His formulas still work out as well as they ever did.

If the Law of Gravitation could be stated as a real utterance, it might be a real resistance to us. But we are told only that gravitation is gravitation. Of course to an intermediatist, nothing can be defined except in terms of itself--but even the orthodox, in what seems to me to be the innate premonitions of realness, not founded upon experience, agree that to define a thing in terms of itself is not real definition. It is said that by gravitation is meant the attraction of all things proportionately to mass and inversely as the square of the distance. Mass would mean inter-attraction holding together final particles, if there were final particles. Then, until final particles be discovered, only one term of this expression survives, or mass is attraction. But distance is only extent of mass, unless one holds out for absolute vacuum among planets, a position against which we could bring a host of data. But there is no possible means of expressing that gravitation is anything other than attraction. So there is nothing to resist us but such a phantom as--that gravitation is the gravitation of all gravitations proportionately to gravitation and inversely as the square of gravitation. In a quasi-existence, nothing more sensible than this can be said upon any so-called subject--perhaps there are higher approximations to ultimate sensibleness.

Nevertheless we seem to have a feeling that with the System against us we have a kind of resistance here. We'd have felt so formerly, at any rate: I think the Dr. Grays and Prof. Hitchcocks have modified our trustfulness toward indistinguishability.

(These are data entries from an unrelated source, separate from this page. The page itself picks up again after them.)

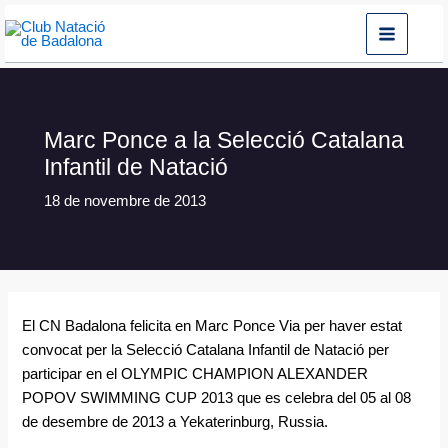
Vés
al
contingut
Marc Ponce a la Selecció Catalana
Infantil de Natació
18 de novembre de 2013
El CN Badalona felicita en Marc Ponce Via per haver estat
convocat per la Selecció Catalana Infantil de Natació per
participar en el OLYMPIC CHAMPION ALEXANDER
POPOV SWIMMING CUP 2013 que es celebra del 05 al 08
de desembre de 2013 a Yekaterinburg, Russia.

As to the perfection of this System that quasi-opposes us and the infallibility of its mathematics--as if there could be real mathematics in a mode of seeming where twice two are not four--we've been told over and over of their vindication in the discovery of Neptune.

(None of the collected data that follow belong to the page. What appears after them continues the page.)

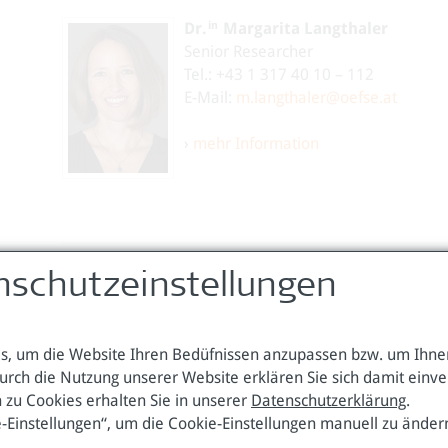
in
Dr.
Margarita Langthaler
Senior Researcher
Tel.: +43 1 317 40 10 – 112
E-Mail:
m.langthaler@oefse.at
›
mehr Information
nschutzeinstellungen
Publikationen zum Thema
, um die Website Ihren Bedüfnissen anzupassen bzw. um Ihnen
Working Paper 82
urch die Nutzung unserer Website erklären Sie sich damit einv
Green skills and just transition
 zu Cookies erhalten Sie in unserer
Datenschutzerklärung
.
e-Einstellungen“, um die Cookie-Einstellungen manuell zu änder
discourses with a focus on the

I'm afraid that the course we're taking will turn out like every other development. We began humbly, admitting that we're of the damned--

But our eyebrows--

Just a faint flicker in them, or in one of them, every time we hear of the "triumphal discovery of Neptune"--this "monumental achievement of theoretical astronomy," as the text-books call it.

The whole trouble is that we've looked it up.

The text-books omit this:

That, instead of the orbit of Neptune agreeing with the calculations of Adams and Leverrier, it was so different--that Leverrier said that it was not the planet of his calculations.

Later it was thought best to say no more upon that subject.